The paper also studies state‑specific simulation, where the error is measured in the L₂ norm of (e^{iHt} − S_ℓ(t/r)^r)|ψ⟩ for a fixed input state |ψ⟩. In this setting the first‑order formula gains an O(n^2) reduction, and higher‑order formulas gain an O(√n) reduction in gate count, reflecting the fact that only the action on a single state needs to be accurate.

For the sparse SYK model—obtained by randomly retaining only Θ(n) of the original Θ(n^k) terms—the authors perform an average‑case analysis. Higher‑order formulas then require \tilde O(n^{1+1/2} t) gates for even k and \tilde O(n^{2} t) for odd k, with the same √n state‑specific improvement.

Comparisons with earlier literature show substantial gains: the first‑order bound improves the n‑exponent from 10 to 5.5 (k = 4), while the higher‑order bound improves from n^{7} t to n^{4.5} t, and eliminates unnecessary logarithmic factors present in prior estimates. The methodology is general enough to extend to other Gaussian random Hamiltonians.
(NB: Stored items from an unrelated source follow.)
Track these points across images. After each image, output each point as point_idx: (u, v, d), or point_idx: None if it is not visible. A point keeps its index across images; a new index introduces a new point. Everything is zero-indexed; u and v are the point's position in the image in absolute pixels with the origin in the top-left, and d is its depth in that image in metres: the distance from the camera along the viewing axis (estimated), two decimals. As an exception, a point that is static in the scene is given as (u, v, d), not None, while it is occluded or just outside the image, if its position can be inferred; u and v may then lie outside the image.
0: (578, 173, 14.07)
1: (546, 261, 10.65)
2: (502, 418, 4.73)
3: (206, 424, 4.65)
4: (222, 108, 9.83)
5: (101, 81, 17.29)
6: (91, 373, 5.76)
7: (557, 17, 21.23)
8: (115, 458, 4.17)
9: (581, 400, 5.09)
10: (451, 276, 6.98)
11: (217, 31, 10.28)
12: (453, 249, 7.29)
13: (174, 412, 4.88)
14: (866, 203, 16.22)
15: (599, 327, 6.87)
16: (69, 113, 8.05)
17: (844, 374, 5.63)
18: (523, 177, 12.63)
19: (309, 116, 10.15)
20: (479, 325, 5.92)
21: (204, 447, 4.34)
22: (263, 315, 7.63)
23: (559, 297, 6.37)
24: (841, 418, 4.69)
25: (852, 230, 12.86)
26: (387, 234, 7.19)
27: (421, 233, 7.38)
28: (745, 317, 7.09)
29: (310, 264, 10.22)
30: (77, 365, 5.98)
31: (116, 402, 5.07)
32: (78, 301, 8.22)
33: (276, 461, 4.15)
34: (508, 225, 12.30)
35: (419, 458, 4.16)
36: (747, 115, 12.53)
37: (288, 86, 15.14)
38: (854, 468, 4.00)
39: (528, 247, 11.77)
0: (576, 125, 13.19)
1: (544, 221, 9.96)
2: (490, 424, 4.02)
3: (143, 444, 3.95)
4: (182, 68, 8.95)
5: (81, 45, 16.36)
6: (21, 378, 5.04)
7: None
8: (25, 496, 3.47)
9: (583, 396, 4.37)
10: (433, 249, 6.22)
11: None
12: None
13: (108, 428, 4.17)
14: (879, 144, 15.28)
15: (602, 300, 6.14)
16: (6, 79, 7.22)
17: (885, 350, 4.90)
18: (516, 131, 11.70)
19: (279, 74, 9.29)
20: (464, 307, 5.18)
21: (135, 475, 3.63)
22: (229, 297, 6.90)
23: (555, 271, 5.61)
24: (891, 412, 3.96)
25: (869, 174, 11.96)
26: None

In the discussion, the authors note that while their results are expressed in expectation or average‑case terms, extending them to high‑probability guarantees remains an open problem. They also suggest exploring non‑uniform term distributions, adaptive Trotter step sizes, and integration with error‑mitigation techniques on near‑term devices. Overall, the work delivers near‑optimal gate‑complexity scalings for SYK‑type models and provides a versatile analytical framework for future quantum simulation studies.